Write out the passage on central bank inflation targeting again, starting at "I understand M1" and ending at "about physical money.", and update "physical money" to "paper currency".
____ Text for analysis
Basel III introduced a 'discretionary counter-cyclical buffer' on capital requirements to enable central banks to better manage asset bubbles, while still focusing on price stability with the cash rate.
> I think the basic argument against explicit targeting is that it hinders the Feds flexibility. With implicit targeting there's a degree of uncertainty and so markets arguably respond better to abrupt or unexpected changes; whereas with explicit targeting the Fed has to be more careful and gentle because markets will more heavily leverage against that fixed number.
Central banks strive to keep inflation at the target band on average, over the long term. It doesn't stop them from taking quick and decisive action in a crisis. A cursory study of the bank's actions (under Bernanke) at the outset of the GFC will affirm this.
That "underperformance" is part of why the Fed feels comfortable with this approach. There is room for the Fed to now accept >2% inflation, because it is saying that the average over a period of years/decades will be 2%.
I think the fed's own graph is the picture worth a thousand words. Don't forget that this is the M1 money supply, which will be expanded by about 8.5x by fractional reserve banking.
I understand M1 includes the most liquid portions of the money supply in circulation. When the Fed "prints" money I don't think they are talking about physical money.
"The money supply measures reflect the different degrees of liquidity—or spendability—that different types of money have. The narrowest measure, M1, is restricted to the most liquid forms of money; it consists of currency in the hands of the public; travelers checks; demand deposits, and other deposits against which checks can be written. M2 includes M1, plus savings accounts, time deposits of under $100,000, and balances in retail money market mutual funds."
________
____ Dataset extract
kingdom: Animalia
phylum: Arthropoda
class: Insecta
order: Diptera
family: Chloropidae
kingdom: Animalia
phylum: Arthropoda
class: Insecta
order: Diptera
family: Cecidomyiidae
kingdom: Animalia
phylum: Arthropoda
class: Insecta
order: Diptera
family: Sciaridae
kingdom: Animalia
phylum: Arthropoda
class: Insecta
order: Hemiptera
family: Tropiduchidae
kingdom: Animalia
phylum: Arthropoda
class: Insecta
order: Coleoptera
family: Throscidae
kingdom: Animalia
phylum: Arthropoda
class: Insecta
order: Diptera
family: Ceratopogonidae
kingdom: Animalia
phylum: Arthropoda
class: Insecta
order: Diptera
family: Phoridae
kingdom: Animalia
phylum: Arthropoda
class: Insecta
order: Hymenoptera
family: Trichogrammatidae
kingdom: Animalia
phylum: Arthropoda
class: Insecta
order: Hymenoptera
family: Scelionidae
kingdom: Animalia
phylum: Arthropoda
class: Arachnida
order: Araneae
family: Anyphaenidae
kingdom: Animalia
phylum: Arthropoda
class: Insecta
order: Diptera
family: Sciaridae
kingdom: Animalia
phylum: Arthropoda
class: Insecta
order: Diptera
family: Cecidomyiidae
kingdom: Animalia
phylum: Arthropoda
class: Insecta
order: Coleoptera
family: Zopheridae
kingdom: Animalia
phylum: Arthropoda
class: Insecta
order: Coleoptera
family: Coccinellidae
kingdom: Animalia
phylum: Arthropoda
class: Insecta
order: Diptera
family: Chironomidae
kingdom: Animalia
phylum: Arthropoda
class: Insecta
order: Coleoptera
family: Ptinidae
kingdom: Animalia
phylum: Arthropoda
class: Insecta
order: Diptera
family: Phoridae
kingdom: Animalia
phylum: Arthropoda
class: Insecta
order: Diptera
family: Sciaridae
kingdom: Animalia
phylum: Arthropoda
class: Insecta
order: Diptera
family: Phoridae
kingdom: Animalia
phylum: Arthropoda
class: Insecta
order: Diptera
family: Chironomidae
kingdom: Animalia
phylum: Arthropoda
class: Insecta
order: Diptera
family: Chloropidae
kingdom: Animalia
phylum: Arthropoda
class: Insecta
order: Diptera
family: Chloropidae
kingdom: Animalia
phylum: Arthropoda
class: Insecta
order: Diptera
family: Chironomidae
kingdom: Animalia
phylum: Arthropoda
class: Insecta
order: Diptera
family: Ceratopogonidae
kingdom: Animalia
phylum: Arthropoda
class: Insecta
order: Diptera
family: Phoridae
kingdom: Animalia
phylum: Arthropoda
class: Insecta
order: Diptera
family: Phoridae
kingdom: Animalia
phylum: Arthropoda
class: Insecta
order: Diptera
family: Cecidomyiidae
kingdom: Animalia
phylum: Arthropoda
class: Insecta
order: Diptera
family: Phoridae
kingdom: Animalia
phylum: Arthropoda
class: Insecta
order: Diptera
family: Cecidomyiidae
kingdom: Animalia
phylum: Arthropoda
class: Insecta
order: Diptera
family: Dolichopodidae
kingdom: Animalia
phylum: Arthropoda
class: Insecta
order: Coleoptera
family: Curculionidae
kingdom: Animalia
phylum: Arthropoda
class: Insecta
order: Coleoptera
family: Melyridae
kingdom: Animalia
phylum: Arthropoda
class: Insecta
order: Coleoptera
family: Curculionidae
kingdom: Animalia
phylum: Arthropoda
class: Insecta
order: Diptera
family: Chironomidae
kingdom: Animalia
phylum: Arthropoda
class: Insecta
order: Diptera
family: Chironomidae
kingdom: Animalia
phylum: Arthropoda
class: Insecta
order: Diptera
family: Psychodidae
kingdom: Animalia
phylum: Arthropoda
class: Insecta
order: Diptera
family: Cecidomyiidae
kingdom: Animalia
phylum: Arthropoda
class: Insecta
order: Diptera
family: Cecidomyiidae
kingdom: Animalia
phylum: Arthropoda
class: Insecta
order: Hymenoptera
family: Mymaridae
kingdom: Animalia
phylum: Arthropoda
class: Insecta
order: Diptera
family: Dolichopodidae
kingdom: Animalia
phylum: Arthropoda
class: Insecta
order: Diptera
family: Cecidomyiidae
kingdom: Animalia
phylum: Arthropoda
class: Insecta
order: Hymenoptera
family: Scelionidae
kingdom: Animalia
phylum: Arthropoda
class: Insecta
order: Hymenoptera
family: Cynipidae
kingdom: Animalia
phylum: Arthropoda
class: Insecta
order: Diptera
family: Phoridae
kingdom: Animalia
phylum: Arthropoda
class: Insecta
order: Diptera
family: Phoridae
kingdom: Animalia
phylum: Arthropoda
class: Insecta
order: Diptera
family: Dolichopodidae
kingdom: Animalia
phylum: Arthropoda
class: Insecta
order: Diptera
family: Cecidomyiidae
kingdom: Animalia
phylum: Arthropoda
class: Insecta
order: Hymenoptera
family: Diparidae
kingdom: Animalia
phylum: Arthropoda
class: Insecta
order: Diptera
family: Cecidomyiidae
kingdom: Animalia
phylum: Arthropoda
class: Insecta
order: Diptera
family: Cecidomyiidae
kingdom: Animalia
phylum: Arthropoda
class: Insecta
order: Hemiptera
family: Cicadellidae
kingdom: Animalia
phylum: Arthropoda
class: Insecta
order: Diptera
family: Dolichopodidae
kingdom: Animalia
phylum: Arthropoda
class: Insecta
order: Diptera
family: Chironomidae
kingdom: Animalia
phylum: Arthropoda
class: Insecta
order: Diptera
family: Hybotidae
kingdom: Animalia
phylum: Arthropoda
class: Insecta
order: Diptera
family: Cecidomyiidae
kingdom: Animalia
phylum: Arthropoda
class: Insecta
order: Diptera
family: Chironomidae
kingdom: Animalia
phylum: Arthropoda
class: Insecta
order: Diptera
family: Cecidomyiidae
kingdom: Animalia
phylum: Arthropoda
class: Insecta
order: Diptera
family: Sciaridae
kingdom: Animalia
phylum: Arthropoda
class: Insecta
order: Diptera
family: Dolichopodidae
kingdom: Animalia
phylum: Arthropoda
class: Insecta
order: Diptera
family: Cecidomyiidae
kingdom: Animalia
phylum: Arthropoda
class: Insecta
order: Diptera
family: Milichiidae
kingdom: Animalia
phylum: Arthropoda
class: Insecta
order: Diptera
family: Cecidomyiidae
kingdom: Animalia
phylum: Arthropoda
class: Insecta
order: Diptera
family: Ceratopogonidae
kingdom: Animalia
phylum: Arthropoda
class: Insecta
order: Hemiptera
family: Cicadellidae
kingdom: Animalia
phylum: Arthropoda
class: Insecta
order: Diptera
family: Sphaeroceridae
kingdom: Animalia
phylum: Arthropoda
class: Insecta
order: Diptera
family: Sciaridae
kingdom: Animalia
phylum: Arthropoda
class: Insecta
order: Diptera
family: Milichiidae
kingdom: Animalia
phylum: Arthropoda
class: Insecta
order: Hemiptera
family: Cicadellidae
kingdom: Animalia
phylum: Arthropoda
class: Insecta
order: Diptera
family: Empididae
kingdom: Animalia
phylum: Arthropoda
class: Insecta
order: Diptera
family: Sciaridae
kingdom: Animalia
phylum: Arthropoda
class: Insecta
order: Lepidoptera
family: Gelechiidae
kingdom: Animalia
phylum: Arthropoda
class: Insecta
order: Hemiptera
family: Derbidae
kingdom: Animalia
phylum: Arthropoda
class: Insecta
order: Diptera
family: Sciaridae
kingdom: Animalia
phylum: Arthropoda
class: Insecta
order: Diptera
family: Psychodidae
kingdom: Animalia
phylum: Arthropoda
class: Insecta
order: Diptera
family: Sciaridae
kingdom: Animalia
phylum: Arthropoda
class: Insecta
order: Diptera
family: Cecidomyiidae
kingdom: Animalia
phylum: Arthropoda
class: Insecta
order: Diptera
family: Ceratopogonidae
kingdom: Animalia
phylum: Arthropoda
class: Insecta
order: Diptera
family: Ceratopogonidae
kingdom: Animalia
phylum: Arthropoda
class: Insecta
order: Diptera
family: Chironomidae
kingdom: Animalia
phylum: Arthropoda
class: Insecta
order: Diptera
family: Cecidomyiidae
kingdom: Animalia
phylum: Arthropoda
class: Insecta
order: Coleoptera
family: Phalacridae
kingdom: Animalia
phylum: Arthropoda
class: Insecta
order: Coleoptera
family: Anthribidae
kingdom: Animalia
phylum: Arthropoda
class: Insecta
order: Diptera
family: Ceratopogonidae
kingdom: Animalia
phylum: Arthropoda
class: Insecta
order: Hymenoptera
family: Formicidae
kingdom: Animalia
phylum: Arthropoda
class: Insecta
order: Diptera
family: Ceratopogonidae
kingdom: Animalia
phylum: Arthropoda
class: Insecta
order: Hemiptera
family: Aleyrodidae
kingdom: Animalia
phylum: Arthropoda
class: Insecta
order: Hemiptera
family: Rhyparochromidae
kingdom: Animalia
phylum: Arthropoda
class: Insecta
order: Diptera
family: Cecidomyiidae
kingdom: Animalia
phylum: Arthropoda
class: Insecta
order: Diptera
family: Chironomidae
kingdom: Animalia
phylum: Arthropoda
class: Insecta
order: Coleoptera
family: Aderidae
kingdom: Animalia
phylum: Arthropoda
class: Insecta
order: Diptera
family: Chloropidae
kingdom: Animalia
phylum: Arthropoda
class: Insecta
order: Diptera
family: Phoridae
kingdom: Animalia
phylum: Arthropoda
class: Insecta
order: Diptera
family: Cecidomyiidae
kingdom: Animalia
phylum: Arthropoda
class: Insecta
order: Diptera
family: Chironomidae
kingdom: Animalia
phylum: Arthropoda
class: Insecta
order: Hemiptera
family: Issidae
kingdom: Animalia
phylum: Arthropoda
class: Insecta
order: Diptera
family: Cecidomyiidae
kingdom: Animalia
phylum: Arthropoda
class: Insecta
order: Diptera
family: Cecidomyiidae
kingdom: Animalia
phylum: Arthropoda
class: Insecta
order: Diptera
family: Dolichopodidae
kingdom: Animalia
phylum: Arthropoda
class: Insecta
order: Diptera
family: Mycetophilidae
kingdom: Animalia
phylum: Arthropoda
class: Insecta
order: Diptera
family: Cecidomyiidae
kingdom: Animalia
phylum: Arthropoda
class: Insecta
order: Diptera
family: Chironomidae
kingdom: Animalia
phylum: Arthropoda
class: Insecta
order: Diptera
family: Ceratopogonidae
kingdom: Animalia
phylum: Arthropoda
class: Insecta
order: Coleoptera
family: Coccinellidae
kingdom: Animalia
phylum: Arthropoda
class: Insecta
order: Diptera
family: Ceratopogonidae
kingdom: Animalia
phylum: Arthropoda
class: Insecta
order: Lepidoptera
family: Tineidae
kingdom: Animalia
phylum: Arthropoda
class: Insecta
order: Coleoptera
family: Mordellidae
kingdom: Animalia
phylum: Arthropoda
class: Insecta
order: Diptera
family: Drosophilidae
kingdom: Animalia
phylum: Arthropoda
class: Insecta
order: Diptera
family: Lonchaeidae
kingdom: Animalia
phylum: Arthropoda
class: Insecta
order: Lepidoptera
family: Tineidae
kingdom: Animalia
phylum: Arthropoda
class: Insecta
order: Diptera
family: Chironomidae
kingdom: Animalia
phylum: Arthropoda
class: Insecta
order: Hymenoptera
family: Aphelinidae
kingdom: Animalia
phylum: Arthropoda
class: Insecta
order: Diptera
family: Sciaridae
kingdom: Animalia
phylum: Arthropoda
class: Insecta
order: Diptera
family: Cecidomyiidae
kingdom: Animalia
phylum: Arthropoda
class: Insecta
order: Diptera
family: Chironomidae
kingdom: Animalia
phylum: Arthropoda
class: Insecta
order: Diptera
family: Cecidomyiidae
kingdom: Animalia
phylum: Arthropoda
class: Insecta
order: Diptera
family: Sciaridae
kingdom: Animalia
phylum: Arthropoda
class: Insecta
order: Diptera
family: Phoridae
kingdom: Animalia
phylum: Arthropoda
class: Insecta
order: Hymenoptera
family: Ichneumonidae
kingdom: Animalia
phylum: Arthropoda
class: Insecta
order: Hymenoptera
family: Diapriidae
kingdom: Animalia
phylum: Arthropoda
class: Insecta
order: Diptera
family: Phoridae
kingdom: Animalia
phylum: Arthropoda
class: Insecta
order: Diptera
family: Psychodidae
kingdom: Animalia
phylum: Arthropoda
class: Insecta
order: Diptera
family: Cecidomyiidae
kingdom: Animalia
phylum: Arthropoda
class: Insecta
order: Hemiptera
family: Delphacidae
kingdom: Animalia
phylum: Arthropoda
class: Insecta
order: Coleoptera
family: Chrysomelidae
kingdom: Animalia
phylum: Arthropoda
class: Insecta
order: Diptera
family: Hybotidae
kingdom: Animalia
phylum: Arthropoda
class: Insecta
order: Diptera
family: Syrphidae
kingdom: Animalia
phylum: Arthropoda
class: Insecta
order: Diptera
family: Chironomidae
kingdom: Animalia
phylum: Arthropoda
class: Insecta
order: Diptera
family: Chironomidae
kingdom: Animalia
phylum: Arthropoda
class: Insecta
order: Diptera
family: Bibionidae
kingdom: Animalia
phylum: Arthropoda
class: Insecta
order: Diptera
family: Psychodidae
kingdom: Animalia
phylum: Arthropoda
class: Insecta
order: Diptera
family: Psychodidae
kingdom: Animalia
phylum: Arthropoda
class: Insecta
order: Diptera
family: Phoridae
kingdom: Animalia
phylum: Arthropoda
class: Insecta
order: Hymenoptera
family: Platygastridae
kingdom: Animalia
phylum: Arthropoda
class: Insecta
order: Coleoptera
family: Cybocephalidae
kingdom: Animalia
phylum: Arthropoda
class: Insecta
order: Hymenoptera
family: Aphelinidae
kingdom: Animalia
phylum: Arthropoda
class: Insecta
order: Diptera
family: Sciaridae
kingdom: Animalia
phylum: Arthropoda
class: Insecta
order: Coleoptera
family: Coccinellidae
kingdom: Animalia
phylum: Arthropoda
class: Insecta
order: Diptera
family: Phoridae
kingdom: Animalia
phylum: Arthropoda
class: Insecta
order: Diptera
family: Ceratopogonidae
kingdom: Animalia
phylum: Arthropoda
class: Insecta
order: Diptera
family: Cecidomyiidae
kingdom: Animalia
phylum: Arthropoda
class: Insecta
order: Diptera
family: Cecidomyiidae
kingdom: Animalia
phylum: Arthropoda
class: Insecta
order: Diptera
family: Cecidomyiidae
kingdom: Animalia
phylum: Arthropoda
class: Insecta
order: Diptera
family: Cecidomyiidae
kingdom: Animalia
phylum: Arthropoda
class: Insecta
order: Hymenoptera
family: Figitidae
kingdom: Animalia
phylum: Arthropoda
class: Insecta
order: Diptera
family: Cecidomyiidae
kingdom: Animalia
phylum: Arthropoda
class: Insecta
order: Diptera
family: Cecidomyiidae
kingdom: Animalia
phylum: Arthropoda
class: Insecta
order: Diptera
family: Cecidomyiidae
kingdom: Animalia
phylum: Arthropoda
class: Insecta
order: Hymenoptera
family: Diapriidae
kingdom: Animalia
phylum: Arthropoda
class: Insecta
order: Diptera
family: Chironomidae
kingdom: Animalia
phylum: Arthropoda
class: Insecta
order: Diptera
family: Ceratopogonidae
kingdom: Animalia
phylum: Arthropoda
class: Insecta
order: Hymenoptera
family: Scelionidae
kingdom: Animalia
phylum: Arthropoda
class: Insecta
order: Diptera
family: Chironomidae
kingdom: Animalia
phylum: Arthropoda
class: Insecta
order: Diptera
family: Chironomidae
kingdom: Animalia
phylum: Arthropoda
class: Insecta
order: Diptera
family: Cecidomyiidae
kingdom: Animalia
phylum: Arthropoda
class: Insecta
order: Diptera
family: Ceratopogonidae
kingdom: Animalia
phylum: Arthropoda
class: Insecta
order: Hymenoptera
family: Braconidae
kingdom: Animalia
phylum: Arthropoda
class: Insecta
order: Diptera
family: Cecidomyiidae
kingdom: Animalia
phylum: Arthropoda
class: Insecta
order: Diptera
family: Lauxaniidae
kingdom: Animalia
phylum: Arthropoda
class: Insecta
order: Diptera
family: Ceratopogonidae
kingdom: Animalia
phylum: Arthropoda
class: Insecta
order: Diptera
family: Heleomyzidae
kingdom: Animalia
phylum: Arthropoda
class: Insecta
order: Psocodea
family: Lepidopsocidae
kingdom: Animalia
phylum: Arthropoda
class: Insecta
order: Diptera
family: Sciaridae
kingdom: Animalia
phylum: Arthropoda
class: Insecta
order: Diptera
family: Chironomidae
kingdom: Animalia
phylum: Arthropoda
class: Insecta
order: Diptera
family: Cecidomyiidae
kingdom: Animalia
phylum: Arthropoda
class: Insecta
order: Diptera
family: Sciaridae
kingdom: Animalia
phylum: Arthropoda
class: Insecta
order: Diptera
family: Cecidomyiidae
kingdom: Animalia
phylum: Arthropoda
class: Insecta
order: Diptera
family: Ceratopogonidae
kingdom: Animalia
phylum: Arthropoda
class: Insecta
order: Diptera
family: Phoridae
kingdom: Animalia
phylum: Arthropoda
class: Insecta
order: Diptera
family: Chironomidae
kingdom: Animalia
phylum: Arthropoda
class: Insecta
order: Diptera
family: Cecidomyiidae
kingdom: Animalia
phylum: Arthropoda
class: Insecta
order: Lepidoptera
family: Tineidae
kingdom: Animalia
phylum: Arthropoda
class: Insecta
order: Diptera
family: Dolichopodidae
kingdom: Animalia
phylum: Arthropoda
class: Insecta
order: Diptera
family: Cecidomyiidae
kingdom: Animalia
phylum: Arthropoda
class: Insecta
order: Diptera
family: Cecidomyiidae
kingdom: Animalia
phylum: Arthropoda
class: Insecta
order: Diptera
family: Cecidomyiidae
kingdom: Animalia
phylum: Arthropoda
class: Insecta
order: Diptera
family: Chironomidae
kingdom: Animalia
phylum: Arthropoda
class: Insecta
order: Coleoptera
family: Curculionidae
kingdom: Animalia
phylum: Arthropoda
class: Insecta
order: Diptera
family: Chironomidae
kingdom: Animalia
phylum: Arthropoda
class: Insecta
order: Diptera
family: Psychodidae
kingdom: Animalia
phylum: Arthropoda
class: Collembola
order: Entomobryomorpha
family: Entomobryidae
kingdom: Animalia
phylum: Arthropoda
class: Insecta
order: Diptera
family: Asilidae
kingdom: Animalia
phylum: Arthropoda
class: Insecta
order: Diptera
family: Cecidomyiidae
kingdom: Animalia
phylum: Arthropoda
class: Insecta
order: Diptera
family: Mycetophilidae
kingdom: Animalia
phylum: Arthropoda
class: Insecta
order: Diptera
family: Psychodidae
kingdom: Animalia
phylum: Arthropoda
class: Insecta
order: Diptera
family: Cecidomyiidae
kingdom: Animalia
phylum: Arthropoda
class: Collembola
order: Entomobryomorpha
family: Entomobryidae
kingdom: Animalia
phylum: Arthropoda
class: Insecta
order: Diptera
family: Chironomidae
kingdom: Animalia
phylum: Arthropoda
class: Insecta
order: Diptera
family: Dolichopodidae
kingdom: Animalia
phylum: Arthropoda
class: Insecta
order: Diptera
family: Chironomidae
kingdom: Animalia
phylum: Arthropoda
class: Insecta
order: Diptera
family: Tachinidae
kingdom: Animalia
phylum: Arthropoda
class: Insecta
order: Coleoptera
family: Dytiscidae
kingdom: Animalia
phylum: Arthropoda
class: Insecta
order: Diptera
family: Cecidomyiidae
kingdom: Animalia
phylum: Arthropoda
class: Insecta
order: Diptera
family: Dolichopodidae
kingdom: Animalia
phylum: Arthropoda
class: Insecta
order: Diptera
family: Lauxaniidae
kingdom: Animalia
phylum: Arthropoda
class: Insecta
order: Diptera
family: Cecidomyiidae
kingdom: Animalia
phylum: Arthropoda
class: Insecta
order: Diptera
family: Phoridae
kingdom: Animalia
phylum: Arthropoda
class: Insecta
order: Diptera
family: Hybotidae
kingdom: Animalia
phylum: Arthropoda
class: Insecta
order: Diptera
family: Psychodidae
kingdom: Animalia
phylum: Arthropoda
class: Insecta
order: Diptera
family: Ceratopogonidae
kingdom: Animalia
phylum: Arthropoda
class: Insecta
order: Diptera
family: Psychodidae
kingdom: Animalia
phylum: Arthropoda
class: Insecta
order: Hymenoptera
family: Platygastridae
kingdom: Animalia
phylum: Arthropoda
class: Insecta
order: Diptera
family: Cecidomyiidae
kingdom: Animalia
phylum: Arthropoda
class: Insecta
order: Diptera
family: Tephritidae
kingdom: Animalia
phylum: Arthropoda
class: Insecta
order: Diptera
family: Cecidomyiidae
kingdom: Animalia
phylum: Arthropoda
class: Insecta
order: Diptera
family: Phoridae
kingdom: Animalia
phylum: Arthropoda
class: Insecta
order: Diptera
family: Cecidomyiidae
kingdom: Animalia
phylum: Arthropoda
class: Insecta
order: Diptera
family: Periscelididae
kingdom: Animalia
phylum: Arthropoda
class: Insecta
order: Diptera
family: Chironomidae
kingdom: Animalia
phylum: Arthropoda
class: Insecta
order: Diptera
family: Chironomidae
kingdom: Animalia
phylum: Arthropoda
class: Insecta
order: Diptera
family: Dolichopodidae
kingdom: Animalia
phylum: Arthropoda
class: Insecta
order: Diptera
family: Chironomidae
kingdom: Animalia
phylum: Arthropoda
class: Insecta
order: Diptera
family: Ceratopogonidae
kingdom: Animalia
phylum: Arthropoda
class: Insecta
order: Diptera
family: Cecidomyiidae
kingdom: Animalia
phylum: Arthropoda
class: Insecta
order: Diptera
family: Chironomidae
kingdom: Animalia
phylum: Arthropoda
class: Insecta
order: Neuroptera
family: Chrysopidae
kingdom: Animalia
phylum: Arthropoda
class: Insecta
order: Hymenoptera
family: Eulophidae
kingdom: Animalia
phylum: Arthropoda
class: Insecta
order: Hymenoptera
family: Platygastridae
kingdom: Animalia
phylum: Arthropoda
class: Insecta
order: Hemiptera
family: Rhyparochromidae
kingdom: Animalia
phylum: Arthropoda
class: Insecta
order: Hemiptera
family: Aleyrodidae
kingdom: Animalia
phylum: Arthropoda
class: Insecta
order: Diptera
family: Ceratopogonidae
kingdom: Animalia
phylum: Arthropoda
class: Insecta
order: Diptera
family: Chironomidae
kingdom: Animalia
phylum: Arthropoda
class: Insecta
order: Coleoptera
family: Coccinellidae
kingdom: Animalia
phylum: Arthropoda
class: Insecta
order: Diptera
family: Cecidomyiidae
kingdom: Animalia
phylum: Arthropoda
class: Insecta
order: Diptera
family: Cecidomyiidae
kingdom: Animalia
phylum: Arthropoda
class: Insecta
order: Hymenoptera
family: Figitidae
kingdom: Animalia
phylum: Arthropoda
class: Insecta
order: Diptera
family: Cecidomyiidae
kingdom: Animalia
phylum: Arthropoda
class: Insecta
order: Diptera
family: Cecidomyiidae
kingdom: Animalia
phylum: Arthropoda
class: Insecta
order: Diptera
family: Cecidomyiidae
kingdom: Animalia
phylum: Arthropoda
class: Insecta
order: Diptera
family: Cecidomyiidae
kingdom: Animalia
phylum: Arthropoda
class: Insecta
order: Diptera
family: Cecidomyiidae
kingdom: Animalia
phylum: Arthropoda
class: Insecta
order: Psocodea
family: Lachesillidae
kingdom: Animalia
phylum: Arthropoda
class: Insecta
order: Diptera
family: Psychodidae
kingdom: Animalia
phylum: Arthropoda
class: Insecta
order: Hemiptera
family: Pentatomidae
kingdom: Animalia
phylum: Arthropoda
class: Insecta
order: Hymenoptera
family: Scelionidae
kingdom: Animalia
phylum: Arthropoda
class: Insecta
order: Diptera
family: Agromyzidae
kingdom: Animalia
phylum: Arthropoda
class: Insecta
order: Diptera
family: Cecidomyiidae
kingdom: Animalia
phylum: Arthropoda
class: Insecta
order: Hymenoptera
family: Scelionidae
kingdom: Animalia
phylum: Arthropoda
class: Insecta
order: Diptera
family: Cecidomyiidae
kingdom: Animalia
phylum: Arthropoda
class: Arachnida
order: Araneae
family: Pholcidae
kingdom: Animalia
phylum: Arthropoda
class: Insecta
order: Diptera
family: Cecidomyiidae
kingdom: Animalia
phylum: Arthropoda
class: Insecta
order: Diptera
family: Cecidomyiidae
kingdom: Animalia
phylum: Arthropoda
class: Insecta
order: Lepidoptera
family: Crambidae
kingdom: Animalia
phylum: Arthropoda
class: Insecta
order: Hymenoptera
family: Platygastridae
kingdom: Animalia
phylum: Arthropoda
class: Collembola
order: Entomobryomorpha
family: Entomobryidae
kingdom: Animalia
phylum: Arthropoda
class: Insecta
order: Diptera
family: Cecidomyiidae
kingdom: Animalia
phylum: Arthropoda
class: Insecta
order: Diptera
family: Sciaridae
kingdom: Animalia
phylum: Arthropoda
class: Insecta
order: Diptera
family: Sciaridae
________
_Output of the exercise:_
I understand M1 includes the most liquid portions of the money supply in circulation. When the Fed "prints" money I don't think they are talking about paper currency.